**练习目标**
根据下面的Hadoop故障记录回答：
1. 问题1中，执行kill -9 18198后系统返回了什么提示？
2. 问题3中，用哪条命令检查主机名配置是否正确？
3. 问题4的异常中，namenode的clusterID是什么？

**文档片段**
====
问题1】
# jps
27851 Jps
18198 -- process information unavailable没有办法kill掉
# kill -9 18198
-bash: kill: (18198) - No such process
解决方案:进入linux的/tmp下,cd /tmp,删除目录下的名称为hsperfdata_{username}的文件夹 然后jps,清净了。
问题2】
Hadoop的datanode,resourcemanager起不来(或者启动后自动关闭),日志报UnknownHostException。
Datanode日志:
2014-09-22 14:03:02,935 INFOorg.apache.hadoop.hdfs.server.datanode.DataNode: STARTUP_MSG:
STARTUP_MSG: Starting DataNode
STARTUP_MSG: host =java.net.UnknownHostException: master: master
解决方案:原来我的/etc/hosts文件中没有master(主机名)和ip的映射,vi /etc/hosts,添加一行:
master 192.168.80.4
另外也许是因为(遇到的问题太多了没记住是不是这个对应的解决方案),core-site.xml文件的改动带来的影响,自己先创建hadoop_tmp目录:
问题3】WARN net.DNS: Unable to determine address of the host-falling back to "localhost" address java.net.UnknownHostException: slave1: slave1
解决方案:这个报错是hosts的问题 ,在hosts里面有localhost还是不够的,要包当前的主机名slave1加进去。并测试:hostname –f,如果能返回当前的主机名,那么就是ok的。
问题4】
异常:
2014-03-13 11:26:30,788 FATAL org.apache.hadoop.hdfs.server.datanode.DataNode: Initialization failed for block pool Block pool BP-1257313099-10.10.208.38-1394679083528 (storage id DS-743638901-127.0.0.1-50010-1394616048958) service to Linux-hadoop-38/10.10.208.38:9000
java.io.IOException: Incompatible clusterIDs in /usr/local/hadoop/tmp/dfs/data: namenode clusterID = CID-8e201022-6faa-440a-b61c-290e4ccfb006; datanode clusterID = clustername
at org.apache.hadoop.hdfs.server.datanode.DataStorage.doTransition(DataStorage.java:391)
====
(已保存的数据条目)
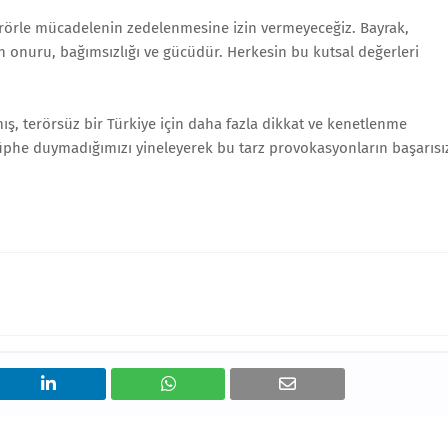
örle mücadelenin zedelenmesine izin vermeyeceğiz. Bayrak,
n onuru, bağımsızlığı ve gücüdür. Herkesin bu kutsal değerleri
ş, terörsüz bir Türkiye için daha fazla dikkat ve kenetlenme
 şüphe duymadığımızı yineleyerek bu tarz provokasyonların başarısı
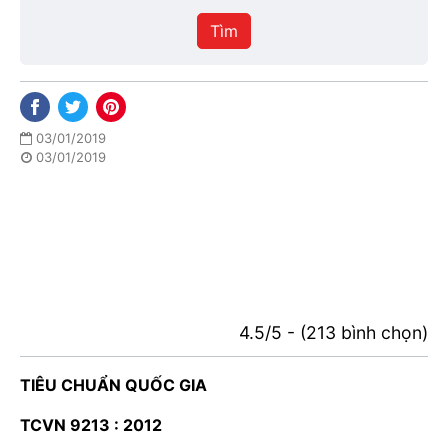
hiệu
Tìm
lực
03/01/2019
03/01/2019
4.5/5 - (213 bình chọn)
TIÊU CHUẨN QUỐC GIA
TCVN 9213 : 2012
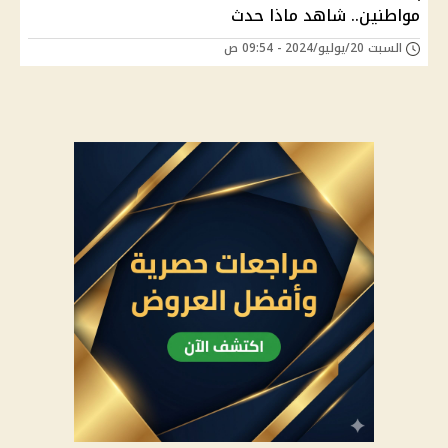
مواطنين.. شاهد ماذا حدث
السبت 20/يوليو/2024 - 09:54 ص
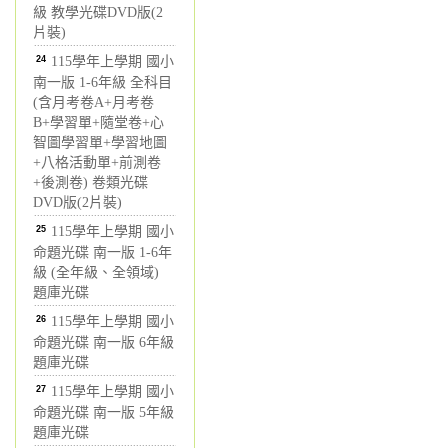
級 教學光碟DVD版(2
片裝)
24
115學年上學期 國小
南一版 1-6年級 全科目
(含月考卷A+月考卷
B+學習單+隨堂卷+心
智圖學習單+學習地圖
+八格活動單+前測卷
+後測卷) 卷類光碟
DVD版(2片裝)
25
115學年上學期 國小
命題光碟 南一版 1-6年
級 (全年級、全領域)
題庫光碟
26
115學年上學期 國小
命題光碟 南一版 6年級
題庫光碟
27
115學年上學期 國小
命題光碟 南一版 5年級
題庫光碟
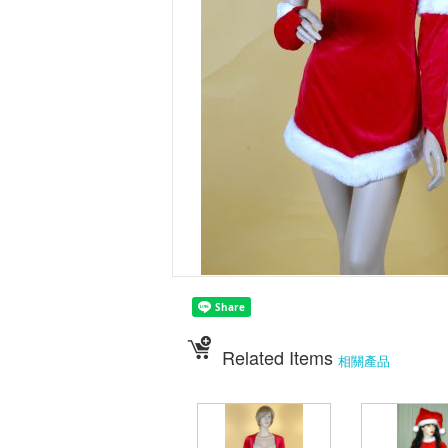
Related Items
相關產品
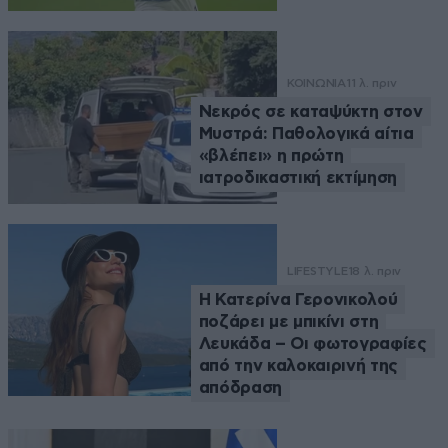
ΚΟΙΝΩΝΙΑ
11 λ. πριν
Νεκρός σε καταψύκτη στον
Μυστρά: Παθολογικά αίτια
«βλέπει» η πρώτη
ιατροδικαστική εκτίμηση
LIFESTYLE
18 λ. πριν
Η Κατερίνα Γερονικολού
ποζάρει με μπικίνι στη
Λευκάδα – Οι φωτογραφίες
από την καλοκαιρινή της
απόδραση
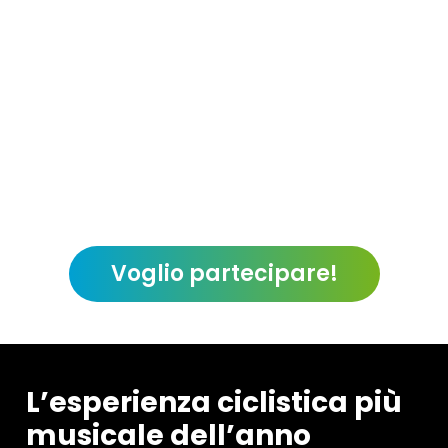
Voglio partecipare!
L’esperienza ciclistica più
musicale dell’anno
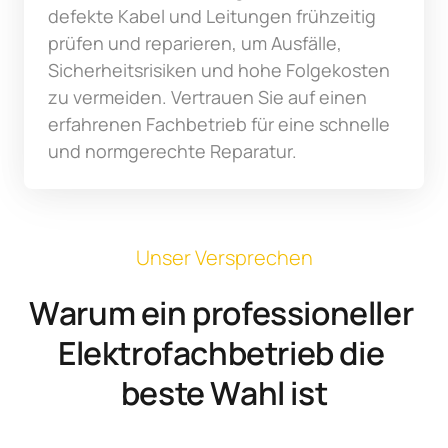
defekte Kabel und Leitungen frühzeitig 
prüfen und reparieren, um Ausfälle, 
Sicherheitsrisiken und hohe Folgekosten 
zu vermeiden. Vertrauen Sie auf einen 
erfahrenen Fachbetrieb für eine schnelle 
und normgerechte Reparatur.
Unser Versprechen
Warum ein professioneller 
Elektrofachbetrieb die 
beste Wahl ist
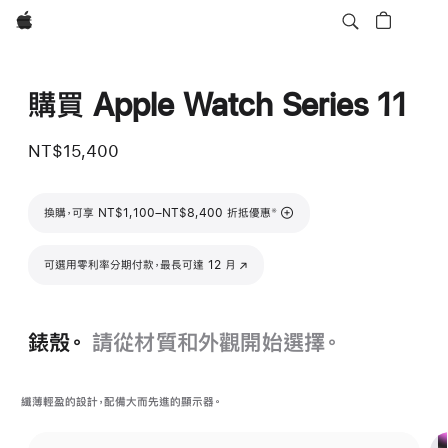
Apple
購買 Apple Watch Series 11
NT$15,400
註腳
換購，可享 NT$1,100–NT$8,400 折抵優惠
※
可選用零利率分期付款，最長可達 12 月
(以新視窗開啟)
錶殼。
請從材質和外觀開始選擇。
纖薄輕盈的設計，配備大而先進的顯示器。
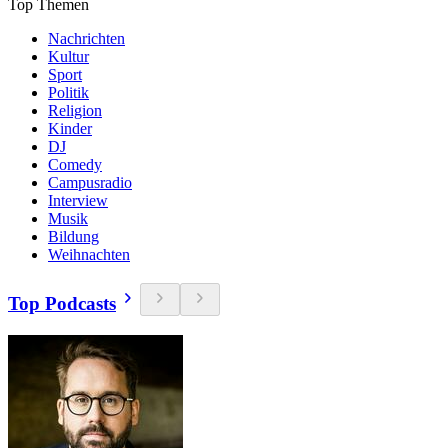
Top Themen
Nachrichten
Kultur
Sport
Politik
Religion
Kinder
DJ
Comedy
Campusradio
Interview
Musik
Bildung
Weihnachten
Top Podcasts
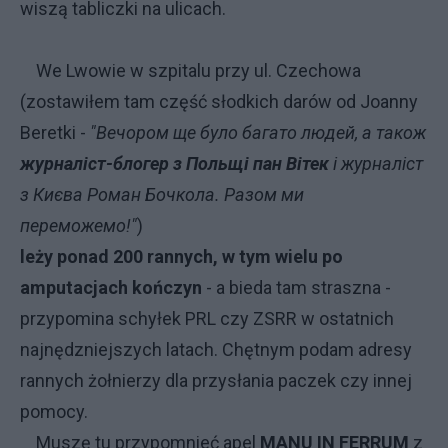
wiszą tabliczki na ulicach.
We Lwowie w szpitalu przy ul. Czechowa
(zostawiłem tam część słodkich darów od Joanny
Beretki -
"Вечором ще було багато людей, а також
журналіст-блогер з Польщі пан Вітек
і журналіст
з Києва Роман Бочкола. Разом ми
переможемо!"
)
leży ponad 200 rannych, w tym wielu po
amputacjach kończyn
- a bieda tam straszna -
przypomina schyłek PRL czy ZSRR w ostatnich
najnędzniejszych latach. Chętnym podam adresy
rannych żołnierzy dla przysłania paczek czy innej
pomocy.
Muszę tu przypomnieć apel
MANU IN FERRUM
z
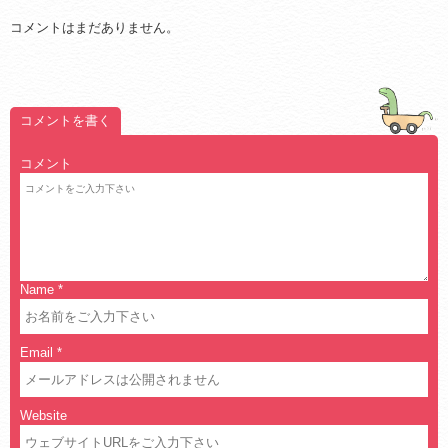
コメントはまだありません。
コメントを書く
コメント
Name
*
Email
*
Website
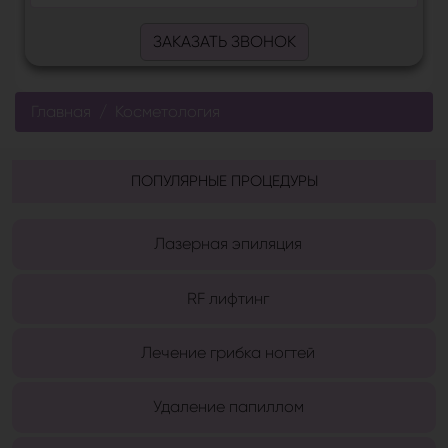
ЗАКАЗАТЬ ЗВОНОК
Главная
Косметология
ПОПУЛЯРНЫЕ ПРОЦЕДУРЫ
Лазерная эпиляция
RF лифтинг
Лечение грибка ногтей
Удаление папиллом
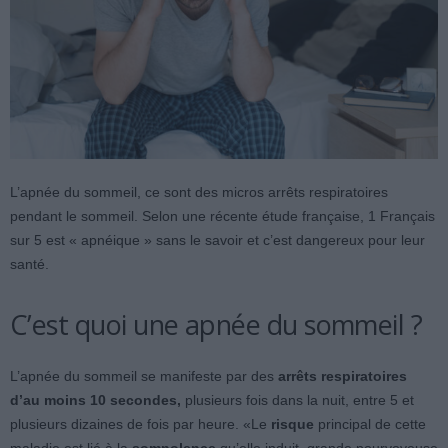
L’apnée du sommeil, ce sont des micros arrêts respiratoires
pendant le sommeil. Selon une récente étude française, 1 Français
sur 5 est « apnéique » sans le savoir et c’est dangereux pour leur
santé.
C’est quoi une apnée du sommeil ?
L’apnée du sommeil se manifeste par des
arrêts respiratoires
d’au moins 10 secondes,
plusieurs fois dans la nuit, entre 5 et
plusieurs dizaines de fois par heure. «Le
risque
principal de cette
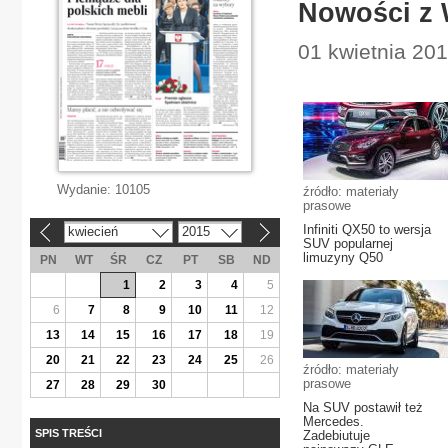
Nowości z 
01 kwietnia 20
Wydanie:
10105
źródło: materiały
prasowe
Infiniti QX50 to wersja
kwiecień
2015
«
»
SUV popularnej
limuzyny Q50
PN
WT
ŚR
CZ
PT
SB
ND
1
2
3
4
5
6
7
8
9
10
11
12
13
14
15
16
17
18
19
20
21
22
23
24
25
26
źródło: materiały
prasowe
27
28
29
30
Na SUV postawił też
Mercedes.
SPIS TREŚCI
Zadebiutuje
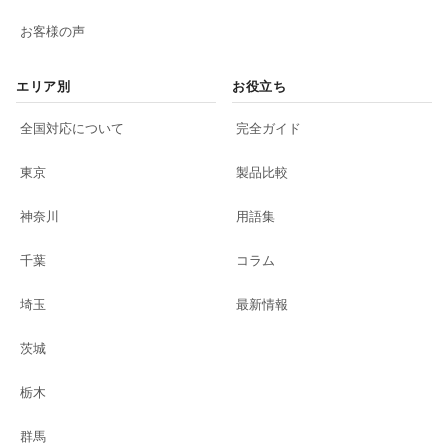
お客様の声
エリア別
お役立ち
全国対応について
完全ガイド
東京
製品比較
神奈川
用語集
千葉
コラム
埼玉
最新情報
茨城
栃木
群馬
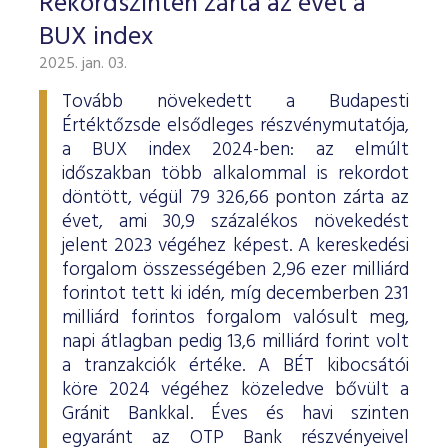
Rekordszinten zárta az évet a
BUX index
2025. jan. 03.
Tovább növekedett a Budapesti
Értéktőzsde elsődleges részvénymutatója,
a BUX index 2024-ben: az elmúlt
időszakban több alkalommal is rekordot
döntött, végül 79 326,66 ponton zárta az
évet, ami 30,9 százalékos növekedést
jelent 2023 végéhez képest. A kereskedési
forgalom összességében 2,96 ezer milliárd
forintot tett ki idén, míg decemberben 231
milliárd forintos forgalom valósult meg,
napi átlagban pedig 13,6 milliárd forint volt
a tranzakciók értéke. A BÉT kibocsátói
köre 2024 végéhez közeledve bővült a
Gránit Bankkal. Éves és havi szinten
egyaránt az OTP Bank részvényeivel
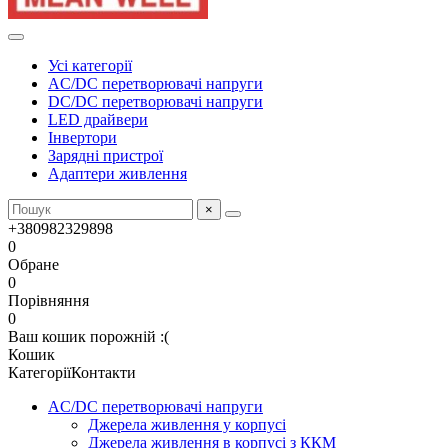
Усі категорії
AC/DC перетворювачі напруги
DC/DC перетворювачі напруги
LED драйвери
Інвертори
Зарядні пристрої
Адаптери живлення
×
+380982329898
0
Обране
0
Порівняння
0
Ваш кошик порожній :(
Кошик
Категорії
Контакти
AC/DC перетворювачі напруги
Джерела живлення у корпусі
Джерела живлення в корпусі з ККМ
====
**参考答案**
1. 返回的提示是“-bash: kill: (18198) - No such process”。
2. 用“hostname –f”检查。如果能返回当前的主机名，说明配置没有问题。
3. namenode的clusterID是CID-8e201022-6faa-440a-b61c-290e4ccfb006。